26I have again sighted a number of certificates which were tendered as part of Exhibit 3. I note you have been placed in a position to be a peer educator, and particularly since February 2014 you also participated in a drug and alcohol orientation program in expectation of a full course. The GROW voluntary mental health program and the Blood Spilts training program are currently undertaking certificate courses in horticulture and furniture making. Negative urine screens for drugs were also included in the documents. These matters, together with past efforts to obtain educational and business certificates are coupled with the support of your family and your willingness to engage in the sex offender treatment program, enhance your prospects, which are not extinguished by this sentence, but allow for a parole period which may allow some measure of rehabilitation.

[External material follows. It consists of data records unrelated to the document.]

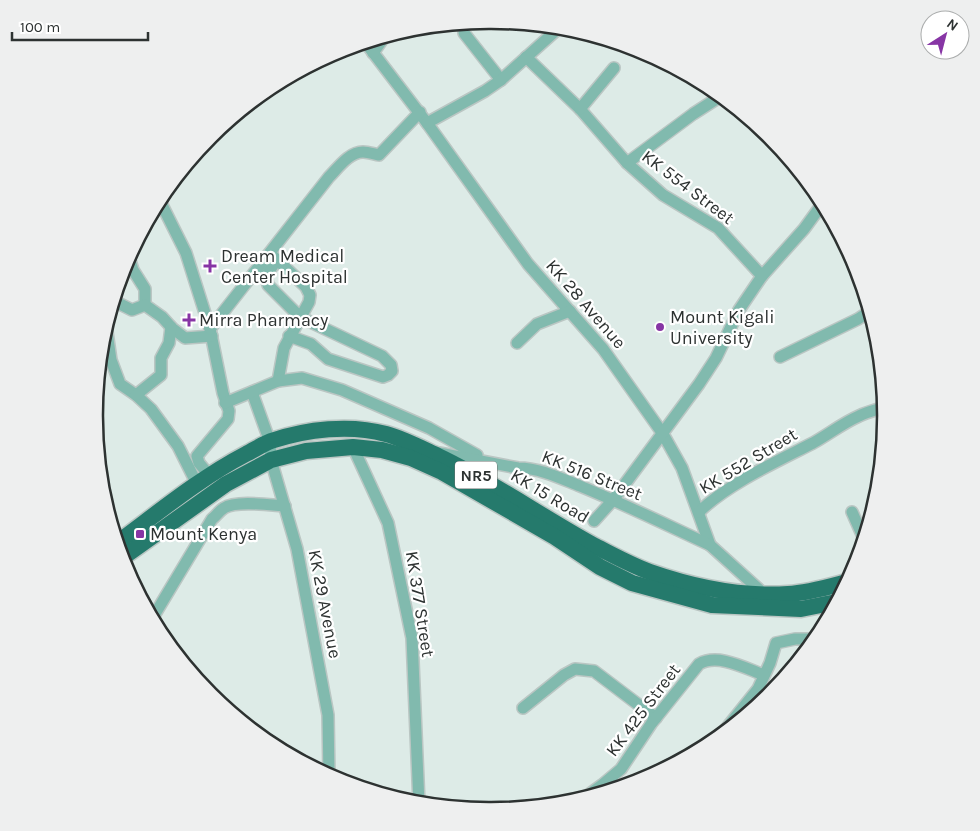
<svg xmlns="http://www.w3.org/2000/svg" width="980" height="831" font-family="Karla,sans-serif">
  <rect width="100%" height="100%" fill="#ddebe7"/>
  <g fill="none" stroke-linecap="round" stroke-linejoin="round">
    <defs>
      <g id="minor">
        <path d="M 464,33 L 501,80"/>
        <path d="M 365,42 L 427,123 L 528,264 L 603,349 L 663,434 L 682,468 L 710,545 L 764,594"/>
        <path d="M 373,53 L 385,36"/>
        <path d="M 526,57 L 580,109 L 627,163 L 663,195 L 718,228 L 762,276 L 739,310 L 716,358 L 699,384 L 613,500 L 594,521"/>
        <path d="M 580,109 L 614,68"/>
        <path d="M 427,123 L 485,91 L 501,80 L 560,27"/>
        <path d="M 627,163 L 693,114 L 721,96"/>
        <path d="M 159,199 L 186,253 L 210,329 L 223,393 L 229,411 L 228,419 L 197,456 L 199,463 L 209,475"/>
        <path d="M 273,256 L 306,287 L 310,295 L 309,302 L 284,348 L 278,381"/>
        <path d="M 129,257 L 133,270 L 145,289 L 145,305 L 162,317 L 172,328 L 185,338 L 212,336"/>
        <path d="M 277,260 L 266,275 L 268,285 L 300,317 L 382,356 L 391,365 L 392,371 L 388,375 L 383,377 L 328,359 L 311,344 L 289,336"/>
        <path d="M 762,276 L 804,229 L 823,203"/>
        <path d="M 113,302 L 118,303 L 132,310 L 145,305"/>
        <path d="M 106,325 L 111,360 L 120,384 L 136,395 L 151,409 L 178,446 L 197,484"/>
        <path d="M 210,329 L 329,177 C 338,168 349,152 363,152 C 368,152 374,154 379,155 L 420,112"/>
        <path d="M 517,343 L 537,324 L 570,311"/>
        <path d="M 780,357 L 858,319 L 870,311"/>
        <path d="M 252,392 L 270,442 L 271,460 L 297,549 L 328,715 L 329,776"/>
        <path d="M 136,395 L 161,375 L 161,358 L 169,343 L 171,327"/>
        <path d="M 225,403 L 278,381 L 302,378 L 342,390 L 429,428 L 477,455"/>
        <path d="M 353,447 L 388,523 L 412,638 L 419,804"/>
        <path d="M 439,453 L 518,468 C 540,468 560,478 580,486 C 624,504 667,525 710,545"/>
        <path d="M 699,512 C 727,484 778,461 813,443 C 829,434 843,423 859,416 C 867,412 876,410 885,407"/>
        <path d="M 852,512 L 864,539"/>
        <path d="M 152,619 L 212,519 C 216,516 219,511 224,508 C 236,500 270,505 285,506"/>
        <path d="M 523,708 L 564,675 L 575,669 L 594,671 L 656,718"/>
        <path d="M 721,735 L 758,689 L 770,663 L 776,643 L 795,639 L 816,639"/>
        <path d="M 583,799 L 602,785 L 621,769 L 651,724 L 699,664 C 718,653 745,668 764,675"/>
      </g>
      <g id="highway">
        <path d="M 117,543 C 159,512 200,478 246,454 C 254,450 263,444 271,441 C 307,429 350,424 386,434 C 404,439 421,448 438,456 C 493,482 542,517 595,546 C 613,555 631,565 650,572 C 693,587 742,597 788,594 C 808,593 828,587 847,582"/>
        <path d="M 122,558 L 226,484 L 271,460 L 306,451 L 353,447 L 382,450 L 411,458 L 442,472 L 555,537 L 600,567 L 632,583 L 712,605 L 801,609 L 836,602"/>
      </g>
    </defs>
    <!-- minor casing -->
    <use href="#minor" stroke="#bac6c3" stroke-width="14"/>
    <!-- highway casing -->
    <use href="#highway" stroke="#bac6c3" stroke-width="19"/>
    <!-- path -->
    <path stroke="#97a19e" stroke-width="2" stroke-dasharray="1 4" stroke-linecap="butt" d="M 523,808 L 532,802 L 546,805"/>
    <!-- minor -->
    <use href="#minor" stroke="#81baae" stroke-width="11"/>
    <!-- highway -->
    <use href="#highway" stroke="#257a6c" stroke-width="16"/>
  </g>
  <!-- markers -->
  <g fill="#8735a5" stroke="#fff" stroke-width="2">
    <path d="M207.5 258.5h5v5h5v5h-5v5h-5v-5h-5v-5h5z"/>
    <path d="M186.5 312.5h5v5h5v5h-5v5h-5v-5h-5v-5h5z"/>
    <circle cx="660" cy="327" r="5"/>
    <rect x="135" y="529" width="10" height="10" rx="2.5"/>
  </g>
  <g text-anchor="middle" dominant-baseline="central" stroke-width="4.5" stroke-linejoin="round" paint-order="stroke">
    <!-- shield labels -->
    <rect fill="#fff" stroke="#6c706f" stroke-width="1" x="455" y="461.5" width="42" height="27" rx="4"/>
    <g font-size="16" font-weight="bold" fill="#2d3231">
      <text x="476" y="475">NR5</text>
    </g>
    <!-- street labels -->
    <g font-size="18" fill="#2d3231" stroke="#fff">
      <text transform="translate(688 187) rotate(37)">KK 554 Street</text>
      <text transform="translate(586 304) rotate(49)">KK 28 Avenue</text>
      <text transform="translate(748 461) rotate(-31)">KK 552 Street</text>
      <text transform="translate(592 475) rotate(22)">KK 516 Street</text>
      <text transform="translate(550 496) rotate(31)">KK 15 Road</text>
      <text transform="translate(325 604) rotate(79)">KK 29 Avenue</text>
      <text transform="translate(420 604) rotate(81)">KK 377 Street</text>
      <text transform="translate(643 710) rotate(-53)">KK 425 Street</text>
    </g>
    <!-- poi labels -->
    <g font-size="18" fill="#2d3231" stroke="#fff" text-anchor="start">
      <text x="221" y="256">Dream Medical<tspan x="221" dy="21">Center Hospital</tspan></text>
      <text x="670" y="317">Mount Kigali<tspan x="670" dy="21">University</tspan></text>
      <text x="199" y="320">Mirra Pharmacy</text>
      <text x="150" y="534">Mount Kenya</text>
    </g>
  </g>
  <!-- crop -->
  <path d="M0 0H980V831H0ZM489 29H491A386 386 0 0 1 877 415V416A386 386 0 0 1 491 802H489A386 386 0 0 1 103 416V415A386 386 0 0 1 489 29Z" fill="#eeefef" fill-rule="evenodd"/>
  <path fill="none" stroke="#2d3231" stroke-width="2.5" d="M489 29H491A386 386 0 0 1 877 415V416A386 386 0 0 1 491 802H489A386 386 0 0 1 103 416V415A386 386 0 0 1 489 29Z"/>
  <!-- north arrow -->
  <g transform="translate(945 35) rotate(36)"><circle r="24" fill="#ffffff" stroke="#abadad"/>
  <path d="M0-4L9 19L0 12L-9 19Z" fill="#8735a5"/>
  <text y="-8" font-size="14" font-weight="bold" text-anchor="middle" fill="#2d3231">N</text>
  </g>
  <!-- scale -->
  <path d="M12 32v8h136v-8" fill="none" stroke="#2d3231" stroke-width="2.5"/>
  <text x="20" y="32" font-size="15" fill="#2d3231" stroke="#ffffff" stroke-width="4" paint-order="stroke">100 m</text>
</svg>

27You fall to be sentenced as a serious sexual offender. The Crown does not submit, in this case, that I should impose a disproportionate sentence in the circumstances, and I do not do so. Because of the last conviction and sentence you are registered already for life under the Sex Offender Registration Act and these obligations will continue.
28
Mr Yates. Would you mind standing up? On the charge of sexual penetration of a child under 16, a representative charge, you are convicted and sentenced to three and a half years' imprisonment. I fix a non-parole period of two and a half years. I order that two years of the head sentence be cumulative on the head sentence being currently served, which is six years and three months, making a total effective head sentence of eight years and three months. I order a new non-parole period of four years and six months from today. I note that you had served 399 days when I sentenced you in February and you have served approximately another four months since that, on that sentence. But for your plea, I would have sentenced you to four years with a three year non-parole period. Are there any other orders,
Mr Ballek, that I need to make? Have I made my purpose clear?
29MR BALLEK: I believe so.
30HIS HONOUR: The non-parole period of four years and six months is from today.
31MR BALLEK: Yes Your Honour.
32HIS HONOUR: I do not think I need to nominate any other pre-sentence detention periods because they were taken in to account on the last occasion and with the time served between February and now that amounts to some approximately 16 months served.
33MR BALLEK: As Your Honour pleases.
34HIS HONOUR: Yes. Remove Mr Yates, please. Thank you, I have another matter which starts soon.
35MR BALLEK: May I be excused?
36HIS HONOUR: Certainly.
37MS CHURCHILL: Thank you Your Honour.